### INPUT
"""

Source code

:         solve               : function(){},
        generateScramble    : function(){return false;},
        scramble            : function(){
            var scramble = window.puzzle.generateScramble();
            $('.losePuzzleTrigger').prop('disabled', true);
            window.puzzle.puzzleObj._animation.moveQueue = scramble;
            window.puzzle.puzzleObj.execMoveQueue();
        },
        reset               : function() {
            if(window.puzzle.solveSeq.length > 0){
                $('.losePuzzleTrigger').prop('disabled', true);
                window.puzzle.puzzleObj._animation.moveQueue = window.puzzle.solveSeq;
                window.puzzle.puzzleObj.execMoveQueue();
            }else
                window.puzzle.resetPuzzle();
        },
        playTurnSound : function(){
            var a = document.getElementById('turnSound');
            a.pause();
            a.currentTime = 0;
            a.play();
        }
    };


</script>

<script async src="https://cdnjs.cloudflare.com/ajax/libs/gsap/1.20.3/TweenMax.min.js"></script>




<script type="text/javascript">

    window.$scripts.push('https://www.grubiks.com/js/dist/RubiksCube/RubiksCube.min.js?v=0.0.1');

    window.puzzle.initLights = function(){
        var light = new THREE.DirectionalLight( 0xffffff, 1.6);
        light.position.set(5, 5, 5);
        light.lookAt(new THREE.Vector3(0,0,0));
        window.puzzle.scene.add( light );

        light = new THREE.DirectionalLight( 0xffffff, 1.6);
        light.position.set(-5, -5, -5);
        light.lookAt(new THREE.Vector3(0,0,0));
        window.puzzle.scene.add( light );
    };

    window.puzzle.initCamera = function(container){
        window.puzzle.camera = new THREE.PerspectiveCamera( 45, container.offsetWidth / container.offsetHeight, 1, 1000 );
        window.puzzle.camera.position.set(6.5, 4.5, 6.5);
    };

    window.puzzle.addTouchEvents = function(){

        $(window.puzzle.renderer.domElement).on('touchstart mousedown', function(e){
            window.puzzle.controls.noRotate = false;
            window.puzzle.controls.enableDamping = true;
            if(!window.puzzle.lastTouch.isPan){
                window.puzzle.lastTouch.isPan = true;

"""

### EXERCISE AIM
Please show, exactly as written, every line above that contains the word "https".

### SOLUTION TO THE EXERCISE
<script async src="https://cdnjs.cloudflare.com/ajax/libs/gsap/1.20.3/TweenMax.min.js"></script>
    window.$scripts.push('https://www.grubiks.com/js/dist/RubiksCube/RubiksCube.min.js?v=0.0.1');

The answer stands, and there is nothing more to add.